#### TRECHO DO TEXTO ####
Em nossas letras, Fagundes Varela é figura paradigmática do
poeta maldito, numa escala em que, aliás, não eram os poetas tenebrosos
que faltavam (Melhores poemas, Sel. Antônio Carlos Secchin. São Paulo:
Global, 2005). Em 1861, as Noturnas, seu livro de estréia, continham dez
poemas arcaizantes, prolongando a atmosfera byroniana da Academia de São
Paulo na geração anterior: “A temática do maldito e do errante, do
foragido e desenraizado predomina nesses poucos poemas, escritos no
período em que ele ‘escolhia’ existencialmente a sua própria biografia (O
foragido, Fragmentos, Sobre um túmulo, Tristeza), descontada a espórtula
que pagou à imitação literária e aos lugares-comuns da escola”, observei
na História da inteligência brasileira.
Não era, contudo, e à diferença de tantos outros, uma
atitude literária ou cacoete romântico: era um destino e uma condenação
prometéica. Nas palavras de Antônio Carlos Sechin, “toda a sua vida foi
marcada por desencontros, projetos inconclusos, infortúnios. Na vida
acadêmica, não conseguiu concluir o curso de Direito (...) na vida
afetiva, foi infeliz nos dois casamentos ... dois dos seus filhos morreram
antes do primeiro aniversário... dependia financeiramente do pai.. zanzou,
bêbado, por lugarejos e fazendas fluminenses, declamando de improviso
versos que passaram à tradição oral (...)”.
Nos românticos da geração anterior, o byronismo foi uma
extravagância de juventude; ele, chegando “tarde demais num mundo
demasiadamente velho”, viveu a frustração de não poder competir em
igualdade, menos ainda superar, os marcos que outros haviam plantado antes
dele. Sua vida desregrada foi uma vingança, uma reação de ressentimento.
Era também uma obsessão obscura: em 1865, prefaciando os Cantos e
fantasia, Ferreira de Menezes dizia tratar-se da “ressureição de Álvares
de Azevedo”, mas, acrescento por minha conta, ele apresentava sobre o
autor adolescente da Lira dos vinte anos a vantagem do amadurecimento
emocional e poético. O volume incorporou para sempre à nossa literatura o
“Cântico do Calvário”, além de introduzir uma nota nova no lirismo
amoroso: a desgraça de uma personalidade anormal, condenada sem esperança
à infelicidade e ao sofrimento.
#### SEÇÃO DE DADOS ####
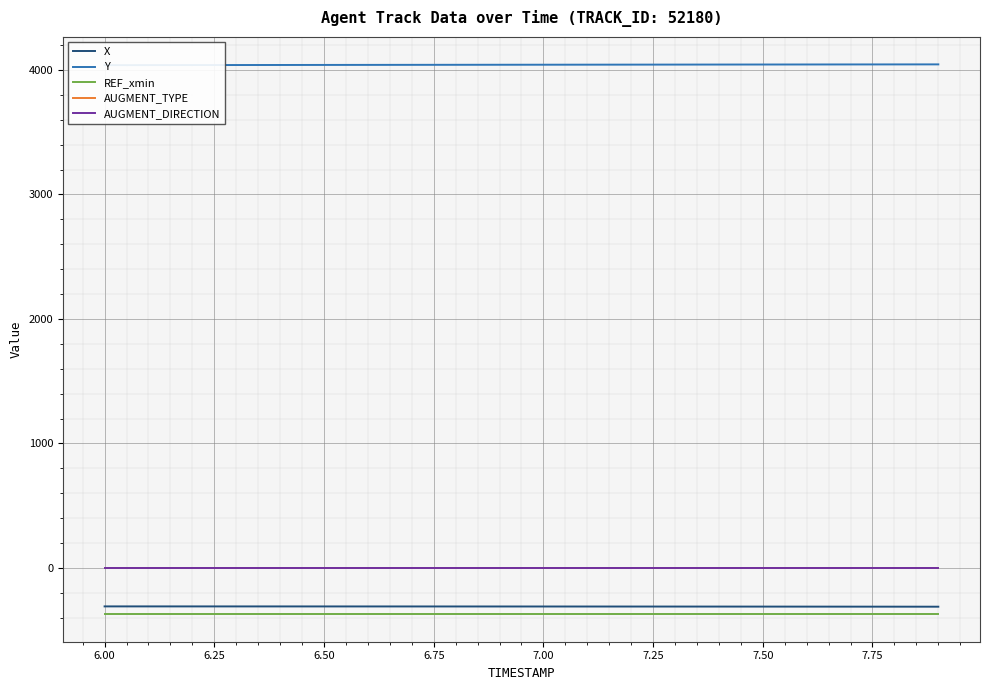

What is the highest value of the X series?

-309.2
####
* DETALHES DO EXERCÍCIO: Dê continuidade ao texto sobre Fagundes Varela, começando logo depois da última frase.

* RESPOSTA DO EXERCÍCIO:
Falecendo em 1875, ele deixou no prelo Anchieta ou O
Evangelho nas selvas, tentativa, ao mesmo tempo, de epopéia cristã e
reafirmação de fidelidade católica e jesuítica, linha de inspiração que
seria retomada por Bittencourt Sampaio, em 1882, com A divina epopéia de
João Evangelista, paráfrase evangélica a colocar na mesma estante da
paráfrase vareliana da história sagrada. De fato, seus mais de oito mil
decassílabos brancos, escreve Antônio Carlos Secchin, “revelam um escritor
de grande domínio técnico, embora o imperativo de obediência à narrativa
do Novo Testamento acabe freando maiores ímpetos de imaginação, reduzindo
o nível do texto a uma mediania algo tediosa ao leitor não particularmente
aficionado do assunto”. É o menos que se pode dizer a respeito de um poema
mais propenso a desencorajar a fé do que a estimulá-la. Para compô-lo em
alto plano poético seria preciso um pensamento poderoso, uma maturidade
filosófica e uma inspiração épica que lhe faltavam por completo,
idealmente imagináveis na pena de um Antônio Vieira, não na do bem
intencionado Anchieta.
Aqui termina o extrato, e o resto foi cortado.